High-yield synthesis of “oriented attachment” TiO2 nanorods as superior building blocks of photoanodes in quantum dot sensitized solar cells

Abstract

In this paper, a high-yield hydrothermal synthesis of “oriented attachment” TiO₂ nanorods (TiO₂-NRs) and their application as a superior photoanode material in a quantum-dot (QD) sensitized solar cell have been reported. The NRs' morphology could be finely tuned by the concentrations of titanium isopropoxide, and tetramethylammonium hydroxide, and their relative molar ratios. The production yield of TiO₂-NRs with the fine size of 18 nm × 150 nm could be as high as 20 grams per one reaction from a 500 mL autoclave.
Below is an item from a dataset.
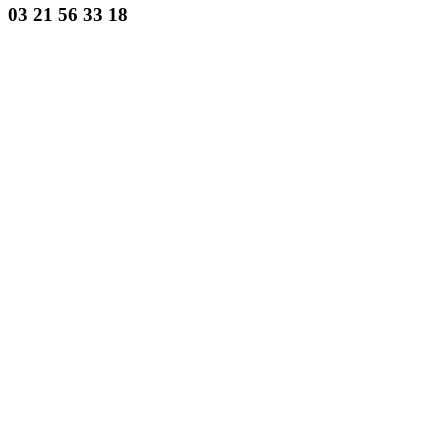
03 21 56 33 18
These NRs, as building blocks of photoanodes in CdSe QD sensitized solar cells, are found to be superior to traditionally used TiO₂ nanoparticles, which is reflected in the following aspects: (1) the resultant TiO₂ mesoporous film possesses a wider pore size distribution, which allows a higher loading content of QDs and fluent electrolyte diffusion; (2) the as-built quasi-one dimensional network with limited grain boundaries possesses a higher electron diffusion coefficient and longer electron lifetime. As a consequence of these, synchronized improvements on photocurrent, photovoltage and fill factor have been achieved, leading to a dramatic elevation of the overall solar conversion efficiency. Finally, in combination with a highly efficient catalytic counter electrode made of Cu₂ZnSnS(Se)₄ nanocrystals, the best cell efficiency reached 5.96%, which is comparable to the best-in-class devices reported to date.